+++ Records +++
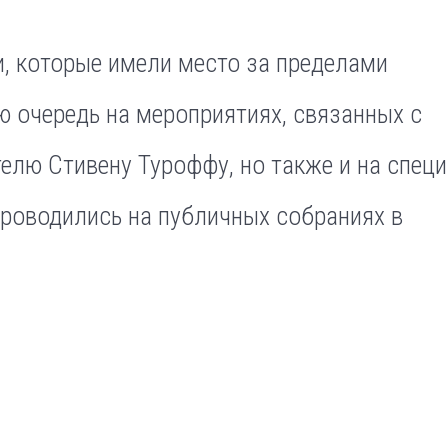
и, которые имели место за пределами
ю очередь на мероприятиях, связанных с
елю Стивену Туроффу, но также и на спец
проводились на публичных собраниях в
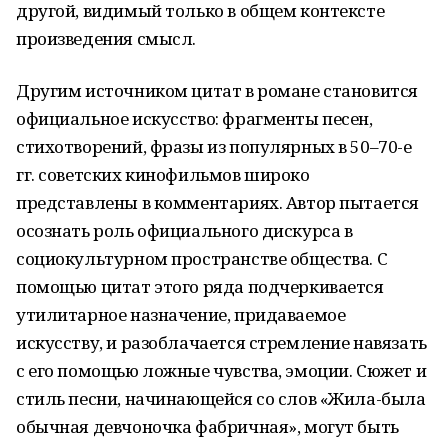
другой, видимый только в общем контексте
произведения смысл.
Другим источником цитат в романе становится
официальное искусство: фрагменты песен,
стихотворений, фразы из популярных в 50–70-е
гг. советских кинофильмов широко
представлены в комментариях. Автор пытается
осознать роль официального дискурса в
социокультурном пространстве общества. С
помощью цитат этого ряда подчеркивается
утилитарное назначение, придаваемое
искусству, и разоблачается стремление навязать
с его помощью ложные чувства, эмоции. Сюжет и
стиль песни, начинающейся со слов «Жила-была
обычная девчоночка фабричная», могут быть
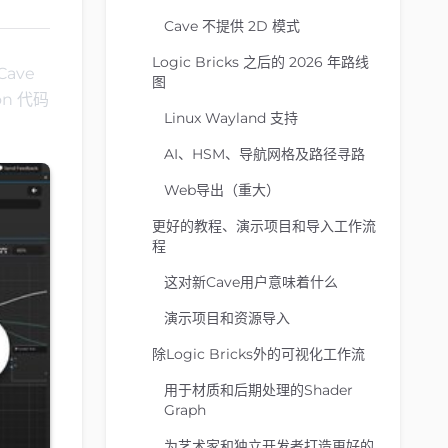
Cave 不提供 2D 模式
Logic Bricks 之后的 2026 年路线
ave
图
n 代码
Linux Wayland 支持
AI、HSM、导航网格及路径寻路
Web导出（重大）
更好的教程、演示项目和导入工作流
程
这对新Cave用户意味着什么
演示项目和资源导入
除Logic Bricks外的可视化工作流
用于材质和后期处理的Shader
Graph
为艺术家和独立开发者打造更好的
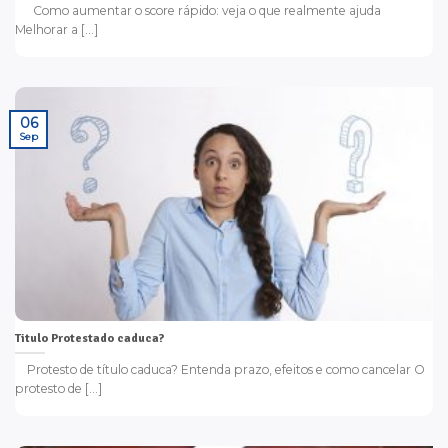
Como aumentar o score rápido: veja o que realmente ajuda
Melhorar a [...]
06
Sep
Titulo Protestado caduca?
Protesto de título caduca? Entenda prazo, efeitos e como cancelar O
protesto de [...]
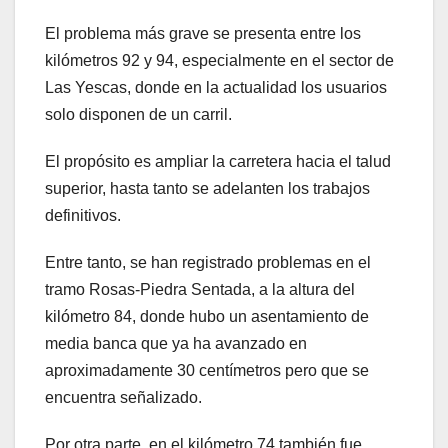
El problema más grave se presenta entre los
kilómetros 92 y 94, especialmente en el sector de
Las Yescas, donde en la actualidad los usuarios
solo disponen de un carril.
El propósito es ampliar la carretera hacia el talud
superior, hasta tanto se adelanten los trabajos
definitivos.
Entre tanto, se han registrado problemas en el
tramo Rosas-Piedra Sentada, a la altura del
kilómetro 84, donde hubo un asentamiento de
media banca que ya ha avanzado en
aproximadamente 30 centímetros pero que se
encuentra señalizado.
Por otra parte, en el kilómetro 74 también fue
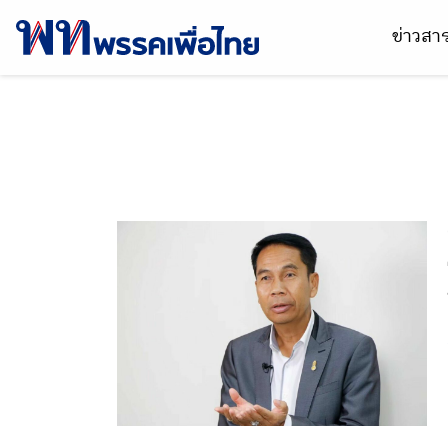
ข่าวส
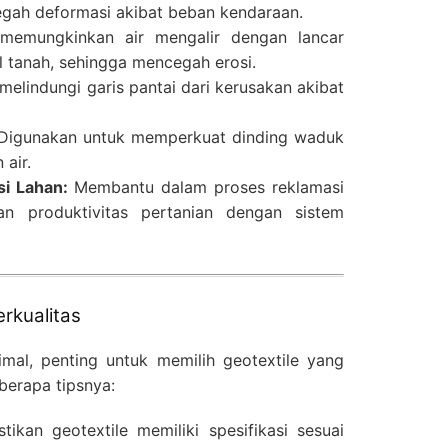
egah deformasi akibat beban kendaraan.
 memungkinkan air mengalir dengan lancar
 tanah, sehingga mencegah erosi.
melindungi garis pantai dari kerusakan akibat
igunakan untuk memperkuat dinding waduk
air.
i Lahan:
Membantu dalam proses reklamasi
n produktivitas pertanian dengan sistem
erkualitas
mal, penting untuk memilih geotextile yang
eberapa tipsnya:
tikan geotextile memiliki spesifikasi sesuai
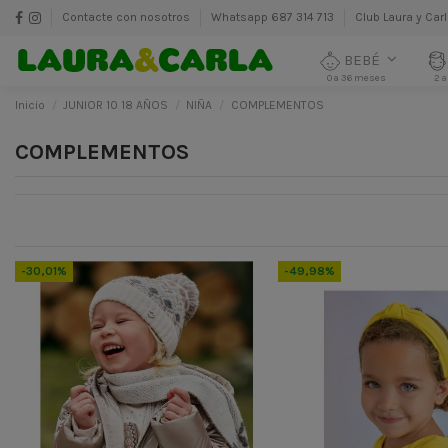
Contacte con nosotros
Whatsapp 687 314 713
Club Laura y Car
BEBÉ
0 a 36 meses
2 a
Inicio
JUNIOR 10 18 AÑOS
NIÑA
COMPLEMENTOS
COMPLEMENTOS
-30,01%
-49,98%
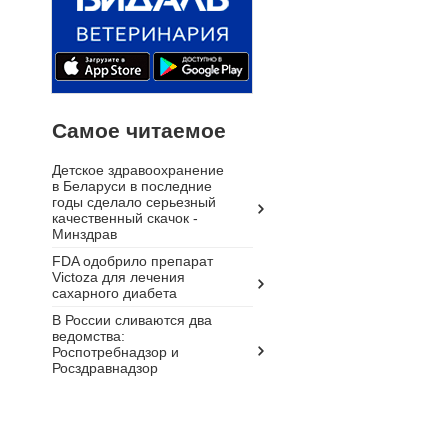
Самое читаемое
Детское здравоохранение
в Беларуси в последние
годы сделало серьезный
качественный скачок -
Минздрав
FDA одобрило препарат
Victoza для лечения
сахарного диабета
В России сливаются два
ведомства:
Роспотребнадзор и
Росздравнадзор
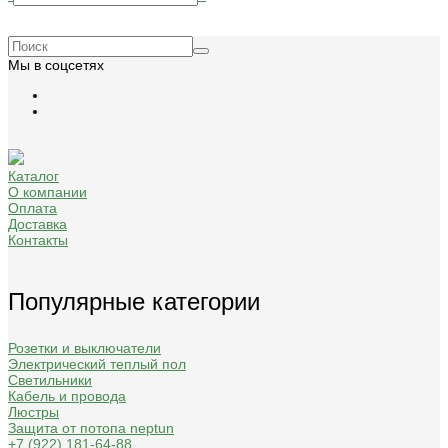
Мы в соцсетях
Каталог
О компании
Оплата
Доставка
Контакты
Популярные категории
Розетки и выключатели
Электрический теплый пол
Светильники
Кабель и провода
Люстры
Защита от потопа neptun
+7 (922) 181-64-88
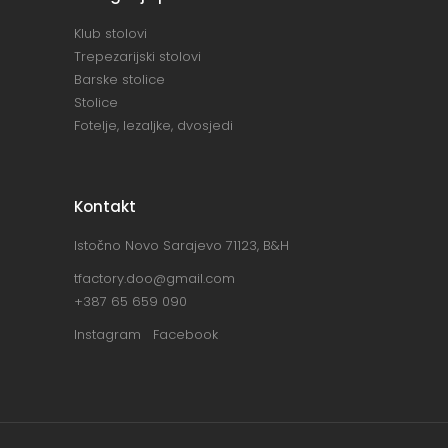
Klub stolovi
Trepezarijski stolovi
Barske stolice
Stolice
Fotelje, lezaljke, dvosjedi
Kontakt
Istočno Novo Sarajevo 71123, B&H
tfactory.doo@gmail.com
+387 65 659 090
Instagram
Facebook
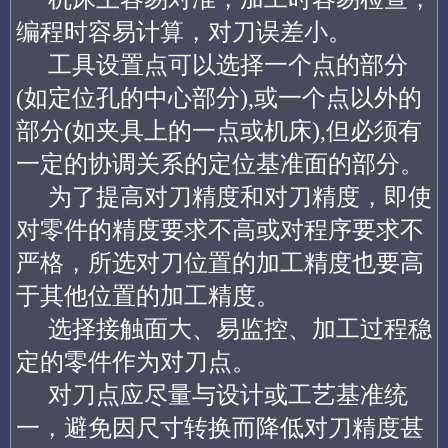
编程时容易计算，对刀误差小。
工具设置点可以选择一个点的部分
(如定位孔的中心部分),或一个点以外的
部分(如夹具上的一点或机床),但必须有
一定的协调关系的定位基准面的部分。
为了提高对刀精度和对刀精度，即使
对零件的精度要求不高或对程序要求不
严格，所选对刀位置的加工精度也要高
于其他位置的加工精度。
选择接触面大、易监控、加工过程稳
定的零件作为对刀点。
对刀点应尽量与设计或工艺基准统
一，避免因尺寸转换而降低对刀精度甚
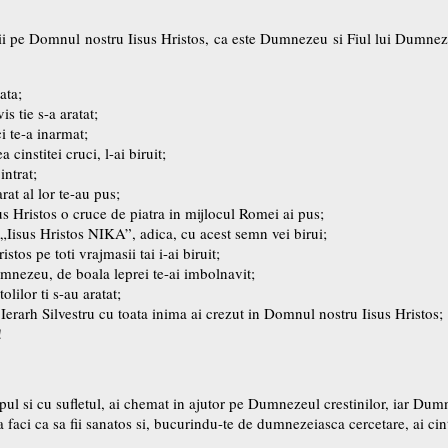
ii pe Domnul nostru Iisus Hristos, ca este Dumnezeu si Fiul lui Dumnez
ata;
s tie s-a aratat;
i te-a inarmat;
cinstitei cruci, l-ai biruit;
intrat;
at al lor te-au pus;
s Hristos o cruce de piatra in mijlocul Romei ai pus;
 „Iisus Hristos NIKA”, adica, cu acest semn vei birui;
stos pe toti vrajmasii tai i-ai biruit;
umnezeu, de boala leprei te-ai imbolnavit;
olilor ti s-au aratat;
 Ierarh Silvestru cu toata inima ai crezut in Domnul nostru Iisus Hristos;
!
pul si cu sufletul, ai chemat in ajutor pe Dumnezeul crestinilor, iar Dumn
sa faci ca sa fii sanatos si, bucurindu-te de dumnezeiasca cercetare, ai ci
+++
_Written task:_
Please repeat all of the data exactly, excluding images.

_Completed task:_
и, которые имели место за пределами
ю очередь на мероприятиях, связанных с
елю Стивену Туроффу, но также и на спец
проводились на публичных собраниях в
другой, видимый только в общем контексте
произведения смысл.
Другим источником цитат в романе становится
официальное искусство: фрагменты песен,
стихотворений, фразы из популярных в 50–70-е
гг. советских кинофильмов широко
представлены в комментариях. Автор пытается
осознать роль официального дискурса в
социокультурном пространстве общества. С
помощью цитат этого ряда подчеркивается
утилитарное назначение, придаваемое
искусству, и разоблачается стремление навязать
с его помощью ложные чувства, эмоции. Сюжет и
стиль песни, начинающейся со слов «Жила-была
обычная девчоночка фабричная», могут быть
Cave 不提供 2D 模式
Logic Bricks 之后的 2026 年路线
ave
图
n 代码
Linux Wayland 支持
AI、HSM、导航网格及路径寻路
Web导出（重大）
更好的教程、演示项目和导入工作流
程
这对新Cave用户意味着什么
演示项目和资源导入
除Logic Bricks外的可视化工作流
用于材质和后期处理的Shader
Graph
为艺术家和独立开发者打造更好的
Como aumentar o score rápido: veja o que realmente ajuda
Melhorar a [...]
06
Sep
Titulo Protestado caduca?
Protesto de título caduca? Entenda prazo, efeitos e como cancelar O
protesto de [...]
El problema más grave se presenta entre los
kilómetros 92 y 94, especialmente en el sector de
Las Yescas, donde en la actualidad los usuarios
solo disponen de un carril.
El propósito es ampliar la carretera hacia el talud
superior, hasta tanto se adelanten los trabajos
definitivos.
Entre tanto, se han registrado problemas en el
tramo Rosas-Piedra Sentada, a la altura del
kilómetro 84, donde hubo un asentamiento de
media banca que ya ha avanzado en
aproximadamente 30 centímetros pero que se
encuentra señalizado.
Por otra parte, en el kilómetro 74 también fue
ข่าวส
egah deformasi akibat beban kendaraan.
 memungkinkan air mengalir dengan lancar
 tanah, sehingga mencegah erosi.
melindungi garis pantai dari kerusakan akibat
igunakan untuk memperkuat dinding waduk
air.
i Lahan:
Membantu dalam proses reklamasi
n produktivitas pertanian dengan sistem
erkualitas
mal, penting untuk memilih geotextile yang
eberapa tipsnya:
tikan geotextile memiliki spesifikasi sesuai
Contacte con nosotros
Whatsapp 687 314 713
Club Laura y Car
BEBÉ
0 a 36 meses
2 a
Inicio
JUNIOR 10 18 AÑOS
NIÑA
COMPLEMENTOS
COMPLEMENTOS
-30,01%
-49,98%
Самое читаемое
Детское здравоохранение
в Беларуси в последние
годы сделало серьезный
качественный скачок -
Минздрав
FDA одобрило препарат
Victoza для лечения
сахарного диабета
В России сливаются два
ведомства:
Роспотребнадзор и
Росздравнадзор
Мы в соцсетях
Каталог
О компании
Оплата
Доставка
Контакты
Популярные категории
Розетки и выключатели
Электрический теплый пол
Светильники
Кабель и провода
Люстры
Защита от потопа neptun
+7 (922) 181-64-88
Klub stolovi
Trepezarijski stolovi
Barske stolice
Stolice
Fotelje, lezaljke, dvosjedi
Kontakt
Istočno Novo Sarajevo 71123, B&H
tfactory.doo@gmail.com
+387 65 659 090
Instagram
Facebook
编程时容易计算，对刀误差小。
工具设置点可以选择一个点的部分
(如定位孔的中心部分),或一个点以外的
部分(如夹具上的一点或机床),但必须有
一定的协调关系的定位基准面的部分。
为了提高对刀精度和对刀精度，即使
对零件的精度要求不高或对程序要求不
严格，所选对刀位置的加工精度也要高
于其他位置的加工精度。
选择接触面大、易监控、加工过程稳
定的零件作为对刀点。
对刀点应尽量与设计或工艺基准统
一，避免因尺寸转换而降低对刀精度甚
ii pe Domnul nostru Iisus Hristos, ca este Dumnezeu si Fiul lui Dumnez
ata;
s tie s-a aratat;
i te-a inarmat;
cinstitei cruci, l-ai biruit;
intrat;
at al lor te-au pus;
s Hristos o cruce de piatra in mijlocul Romei ai pus;
 „Iisus Hristos NIKA”, adica, cu acest semn vei birui;
stos pe toti vrajmasii tai i-ai biruit;
umnezeu, de boala leprei te-ai imbolnavit;
olilor ti s-au aratat;
 Ierarh Silvestru cu toata inima ai crezut in Domnul nostru Iisus Hristos;
!
pul si cu sufletul, ai chemat in ajutor pe Dumnezeul crestinilor, iar Dumn
sa faci ca sa fii sanatos si, bucurindu-te de dumnezeiasca cercetare, ai ci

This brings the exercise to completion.